Environmental concerns flagged over noise and produced water
Environmental advocates argued that drilling noise could disturb harbour porpoises and other marine life, and that produced water from the platform — which can contain heavy metals such as mercury — may pose contamination risks. The Deutsche Umwelthilfe said the German permit failed to adequately account for impacts originating from drilling and production on the Dutch side of the field.
The court’s assessment weighed those concerns against scientific evidence presented in the proceedings and concluded the projected impacts would not be of a degree that requires revocation of the authorization. Nonetheless, environmental groups maintain that uncertainties about noise propagation and contaminant dispersal justify stricter controls or bans.
Deutsche Umwelthilfe to intensify Dutch legal campaign
Following the decision, the Deutsche Umwelthilfe signaled it will continue litigation in the Netherlands, where it has already won an initial challenge to a Dutch drilling permit in the first instance. The organization’s federal director, Sascha Müller‑Kraenner, said the group expects a higher‑court decision in the Netherlands later in 2026 and called for comprehensive legislation to ban oil and gas drilling in and beneath marine protected areas.
The group also said it would monitor opportunities to press further objections in German courts where procedurally possible. Activists framed the strategy as a cross‑border legal effort to address environmental risks linked to offshore hydrocarbon projects.
One‑Dyas schedule, capacity and remaining operations on German side
One‑Dyas began drilling on the Dutch side of the field in March 2025 and holds an 18‑year authorization to extract gas beneath the German seabed under the permit issued in August 2024. According to information provided by authorities and the company’s public statements, the planned platform is expected in regular operation to produce about two billion cubic meters of gas per year.

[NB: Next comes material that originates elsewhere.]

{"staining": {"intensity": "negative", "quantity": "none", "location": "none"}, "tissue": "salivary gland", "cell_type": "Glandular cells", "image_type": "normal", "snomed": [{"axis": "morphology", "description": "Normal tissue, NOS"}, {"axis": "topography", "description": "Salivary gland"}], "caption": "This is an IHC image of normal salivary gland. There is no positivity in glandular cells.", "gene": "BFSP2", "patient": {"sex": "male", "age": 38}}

One‑Dyas projects that the facility could reach that production level in the fourth quarter of 2026, a timeline the company frames as “before the onset of winter.” The projected annual output equals roughly 2.5 percent of Germany’s gas consumption, and the operator has indicated interest in developing additional nearby fields.
Local government actions and upcoming regional hearings
Local governments have not remained on the sidelines. The city of Borkum has filed its own legal challenge over the drilling and is scheduled to have that case heard at the Higher Administrative Court in Lüneburg in early May 2026. Municipal authorities have cited concerns about tourism, fisheries and coastal ecosystems in arguing for closer scrutiny.
A spokesperson for the State Office for Mining, Energy and Geology told reporters that drilling under the German seabed has not yet begun on the German side, and that further decisions will follow regulatory procedures if and when One‑Dyas seeks to commence operations there. Regulators will also oversee monitoring and mitigation measures tied to the permit.
The permit’s 18‑year term, the expected production profile, and the company’s broader exploration plans make the Borkum project a focal point for local stakeholders and national debates over energy, security of supply and environmental protection.
The case highlights the cross‑border complexity of offshore energy governance in the southern North Sea, where Dutch and German waters and regulatory frameworks overlap. Whether litigation in Dutch courts or subsequent appeals in Germany will alter the project’s trajectory remains uncertain, and interested parties are preparing for decisions in the coming months.